When I was twenty, I went on this date with a person and made the genuine but earnest mistake of telling him I wanted to write a book. “Every girl wants to write”, he scoffed. I laughed it off. Of course I did. I didn’t have the nous to scream. “I DON’T WANT TO WRITE, I NEED TO WRITE!!!,” and get up and go home. (Don’t get me started on the Things I Should Have Said list.)
I don’t want to write, I need to write. I find writing, language, the floral and the succinct,
incredibly romantic,
quite decadent, heavenly, sexy
a massive relief.
But all this is not why I write. I meet the pen - or let's be honest - keyboard, to find out what I think, what flowers or wars have been working through my body. I would be doing strange(r) things if I did not. I would be angrier. I might scream.1 I might miss the odd, wonderful petals and buds taking shape. I might miss the large and small changes in the heart.
I write to give the chaos,
the beauty,
the delight,
the bunching up of emotion,
the loss,
the unmet, summer rage,
somewhere to go. My fingers are the exit route. The page, digital or otherwise, is the picture of results. The wildest part is that it works! Something happens when you write down exactly what you are thinking. Not the curated, polite, appropriate thing, but the raw, unfiltered, unsayable. The first thing is that it surprises you. The second is that something shifts. It is not about working anything out or writing your way to the answer. It’s about being entirely present. Quieting the unending loop. Listening to the stillness of your body, and letting it tell on you. It is about finding and naming the existing internal weather.
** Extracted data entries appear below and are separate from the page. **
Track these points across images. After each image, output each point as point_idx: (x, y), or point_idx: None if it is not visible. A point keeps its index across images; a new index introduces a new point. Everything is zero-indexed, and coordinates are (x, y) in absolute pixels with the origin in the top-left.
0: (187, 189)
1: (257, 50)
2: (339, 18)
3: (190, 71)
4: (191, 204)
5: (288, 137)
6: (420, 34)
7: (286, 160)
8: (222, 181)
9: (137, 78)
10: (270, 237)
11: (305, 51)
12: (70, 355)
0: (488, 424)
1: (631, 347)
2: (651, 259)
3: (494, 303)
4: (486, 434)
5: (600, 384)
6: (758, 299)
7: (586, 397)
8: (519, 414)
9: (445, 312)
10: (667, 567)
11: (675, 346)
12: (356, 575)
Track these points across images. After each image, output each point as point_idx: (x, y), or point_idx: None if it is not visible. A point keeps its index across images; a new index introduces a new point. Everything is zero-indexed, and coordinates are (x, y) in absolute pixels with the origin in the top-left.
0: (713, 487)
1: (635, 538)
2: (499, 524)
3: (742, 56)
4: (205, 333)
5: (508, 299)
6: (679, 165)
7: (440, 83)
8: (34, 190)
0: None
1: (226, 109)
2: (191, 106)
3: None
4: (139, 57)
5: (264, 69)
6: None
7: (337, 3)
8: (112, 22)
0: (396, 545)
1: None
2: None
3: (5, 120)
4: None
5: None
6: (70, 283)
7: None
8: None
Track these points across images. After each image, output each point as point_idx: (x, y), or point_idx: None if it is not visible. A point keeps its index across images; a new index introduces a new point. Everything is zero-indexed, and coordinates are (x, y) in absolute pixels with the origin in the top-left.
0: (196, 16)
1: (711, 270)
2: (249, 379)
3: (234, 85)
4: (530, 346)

I’ve been developing a form of poetic repatterning™, not as a wordy or complicated concept, but as a daily act, a way of returning to the self through rhythm, metaphor and reflection. I’ve been talking so much about recalibration.
the utter - a place not to over-intellectualise pain, discomfort, or the unnamable, but to meet it in language. Let me tell you what else I do when I Just Can’t.
I sharpen my art of noticing, in the literal or abstract. I think of one line detailing how I feel (usually a metaphor), which may or may not make sense to me. I let it be strange, raw, and honest.